Pipes for the Nord Stream 2 pipeline stored in a depot in Sassnitz, northern Germany.
Pipes for the Nord Stream 2 pipeline stored in a depot in Sassnitz, northern Germany. Photo: Stephan Schulz/dpa-Zentralbild/ZB

The controversial 1,200-kilometre pipeline is designed to have the capacity to send around 55 billion cubic metres of Russian natural gas a year directly to Germany, while bypassing the Baltic states, Poland and Ukraine.

Poland has strongly opposed the project, saying it will pose a threat to Europe’s energy security by doubling Russia’s gas export capacity via the Baltic Sea.

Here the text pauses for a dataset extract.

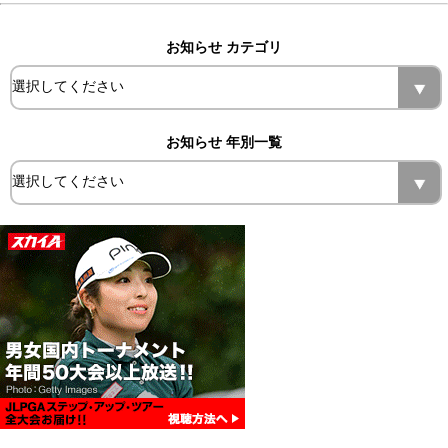
お知らせ カテゴリ
お知らせ 年別一覧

The pipeline is 96 percent completed but construction ground to a halt in December 2019, when the main contractor - Swiss company Allseas - withdrew as a result of US sanctions, according to Poland’s energia.rp.pl website.

Now the United States is threatening to impose new, stricter sanctions targeting companies and organizations participating in the project, the website added.

energia.rp.pl cited Uniper as telling shareholders that, with the intensification of US efforts to impose targeted sanctions on Nord Stream 2, the likelihood that the project will be delayed or not be completed at all has increased.

Polish Prime Minister Mateusz Morawiecki said earlier this month that the Nord Stream 2 pipeline allows Russia to buy weapons with European money.

“In our opinion, this is paying with European money for weapons for Putin,” Morawiecki said during an online debate held by the Atlantic Council, a US think tank, as quoted by Poland’s niezalezna.pl website.

Morawiecki has previously called Nord Stream 2 “a new hybrid weapon” aimed at the European Union and NATO.